> **Task**
Among the entries below, only the lines from the one with "left eye: (360, 266)" through the one with "right back paw: (227, 326)" are to be retyped, exactly and without pictures.

-*-

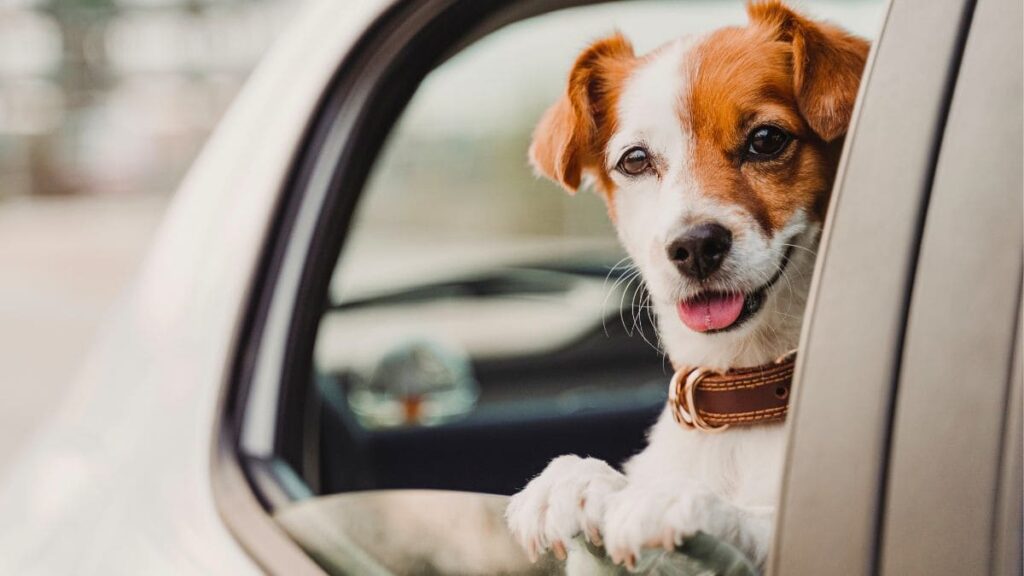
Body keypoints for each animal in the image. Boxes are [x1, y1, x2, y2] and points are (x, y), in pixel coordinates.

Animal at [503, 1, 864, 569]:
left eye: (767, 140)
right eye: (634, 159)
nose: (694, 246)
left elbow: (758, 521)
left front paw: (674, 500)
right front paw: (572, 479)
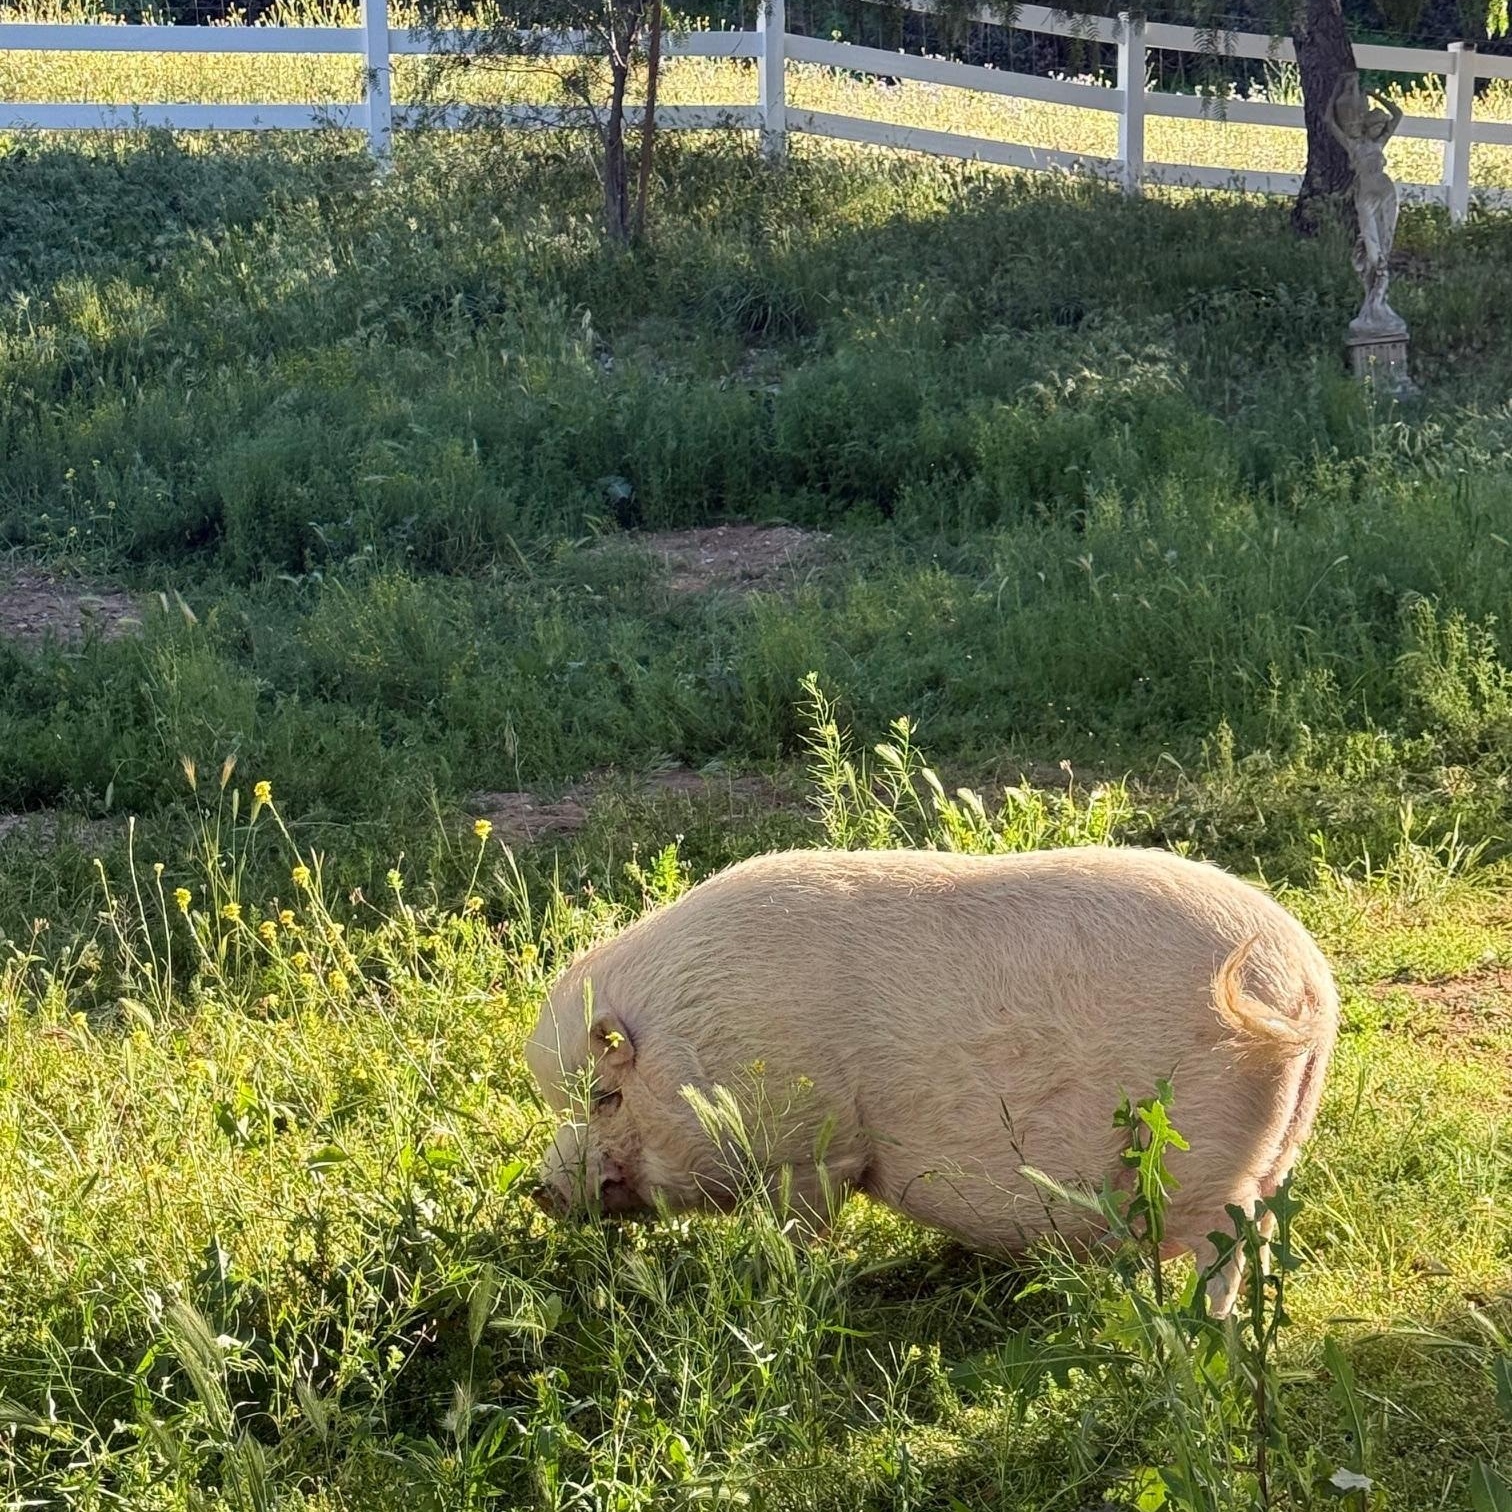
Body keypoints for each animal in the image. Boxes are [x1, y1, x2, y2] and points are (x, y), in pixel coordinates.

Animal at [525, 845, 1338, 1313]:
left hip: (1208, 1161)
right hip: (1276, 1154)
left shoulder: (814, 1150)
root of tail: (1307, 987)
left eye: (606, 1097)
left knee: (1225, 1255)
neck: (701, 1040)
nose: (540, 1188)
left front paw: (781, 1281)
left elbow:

-*-

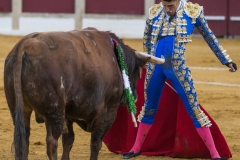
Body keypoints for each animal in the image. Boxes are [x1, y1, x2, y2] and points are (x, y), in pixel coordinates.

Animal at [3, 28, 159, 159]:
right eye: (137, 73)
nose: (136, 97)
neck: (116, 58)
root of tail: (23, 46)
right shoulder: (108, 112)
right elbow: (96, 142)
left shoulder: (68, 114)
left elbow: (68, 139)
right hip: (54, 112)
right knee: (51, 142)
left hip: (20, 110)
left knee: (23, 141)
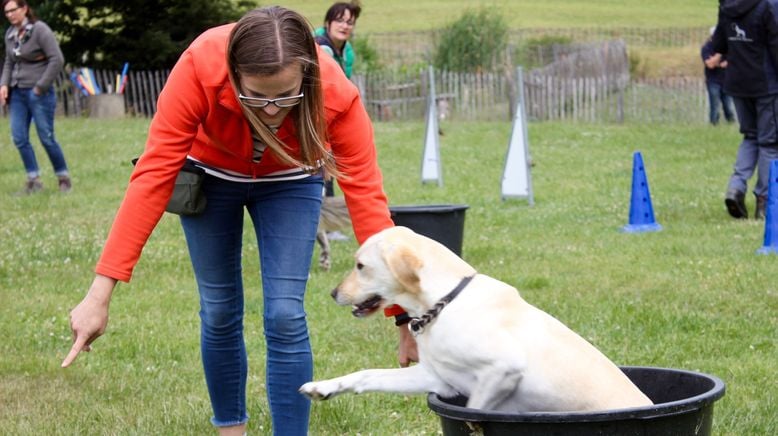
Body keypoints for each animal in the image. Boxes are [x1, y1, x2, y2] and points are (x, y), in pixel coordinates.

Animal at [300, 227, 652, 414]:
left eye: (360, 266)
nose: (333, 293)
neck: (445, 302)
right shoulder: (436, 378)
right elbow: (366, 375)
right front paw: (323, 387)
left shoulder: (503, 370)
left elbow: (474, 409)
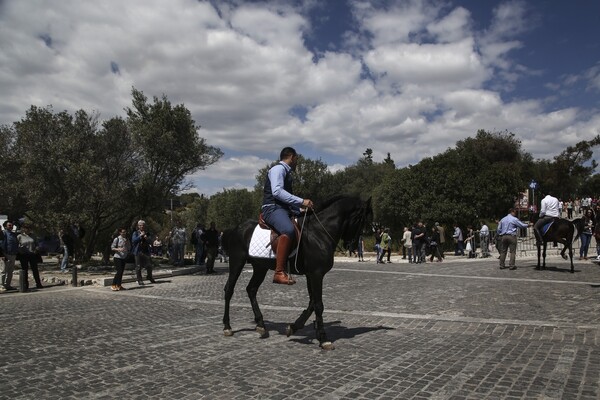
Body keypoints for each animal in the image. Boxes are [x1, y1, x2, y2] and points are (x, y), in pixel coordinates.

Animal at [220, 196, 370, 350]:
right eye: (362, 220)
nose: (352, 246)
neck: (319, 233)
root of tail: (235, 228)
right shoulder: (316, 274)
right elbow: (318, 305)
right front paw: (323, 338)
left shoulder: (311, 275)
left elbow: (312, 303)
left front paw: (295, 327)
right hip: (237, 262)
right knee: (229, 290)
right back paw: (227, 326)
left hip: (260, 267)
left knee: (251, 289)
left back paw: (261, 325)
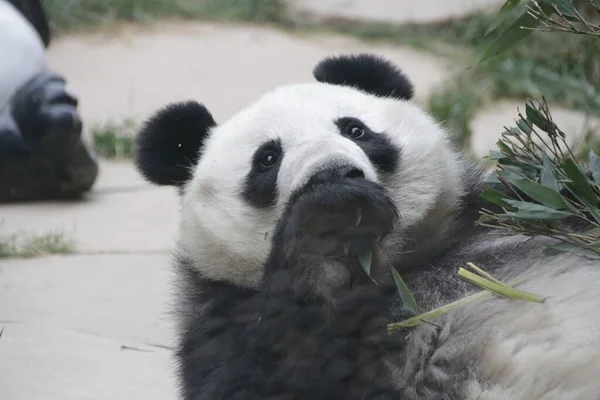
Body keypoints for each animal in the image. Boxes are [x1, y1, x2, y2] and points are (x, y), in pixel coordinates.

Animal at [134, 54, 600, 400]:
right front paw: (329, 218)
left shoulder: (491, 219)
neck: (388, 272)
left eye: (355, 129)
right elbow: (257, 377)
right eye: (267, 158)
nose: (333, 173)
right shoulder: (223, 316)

-*-

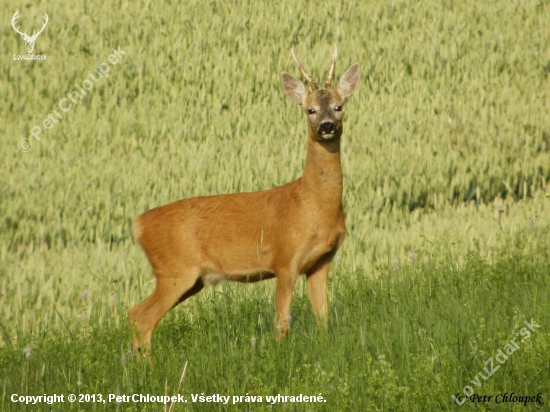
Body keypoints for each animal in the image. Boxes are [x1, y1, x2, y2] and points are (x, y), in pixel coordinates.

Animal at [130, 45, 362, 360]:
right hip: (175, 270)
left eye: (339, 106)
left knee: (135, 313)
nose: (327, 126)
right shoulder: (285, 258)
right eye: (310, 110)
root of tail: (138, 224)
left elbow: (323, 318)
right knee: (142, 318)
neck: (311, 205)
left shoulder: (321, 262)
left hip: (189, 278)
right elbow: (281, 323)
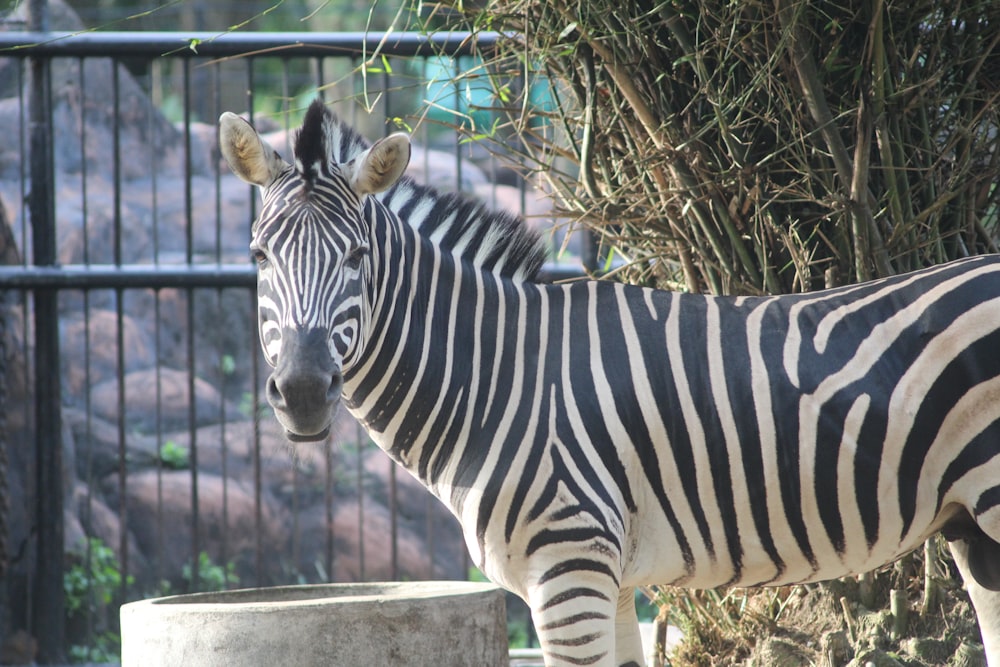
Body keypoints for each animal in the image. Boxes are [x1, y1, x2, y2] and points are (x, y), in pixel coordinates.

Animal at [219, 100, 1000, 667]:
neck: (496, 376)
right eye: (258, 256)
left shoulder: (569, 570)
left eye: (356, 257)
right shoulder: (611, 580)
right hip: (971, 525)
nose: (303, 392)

-*-

> **Response to the exercise**
left eye: (360, 266)
nose: (333, 293)
neck: (445, 302)
right shoulder: (436, 378)
right elbow: (366, 375)
right front paw: (323, 387)
left shoulder: (503, 370)
left elbow: (474, 409)
Body keypoints for each animal in the image. Boxes are [x1, y1, x2, y2] and points are (x, y), in pixel coordinates.

Animal at [220, 196, 370, 350]:
right eye: (362, 220)
nose: (352, 246)
neck: (319, 233)
root of tail: (235, 228)
right shoulder: (316, 274)
right elbow: (318, 305)
right front paw: (323, 338)
left shoulder: (311, 275)
left elbow: (312, 303)
left front paw: (295, 327)
right hip: (237, 262)
right knee: (229, 290)
right back paw: (227, 326)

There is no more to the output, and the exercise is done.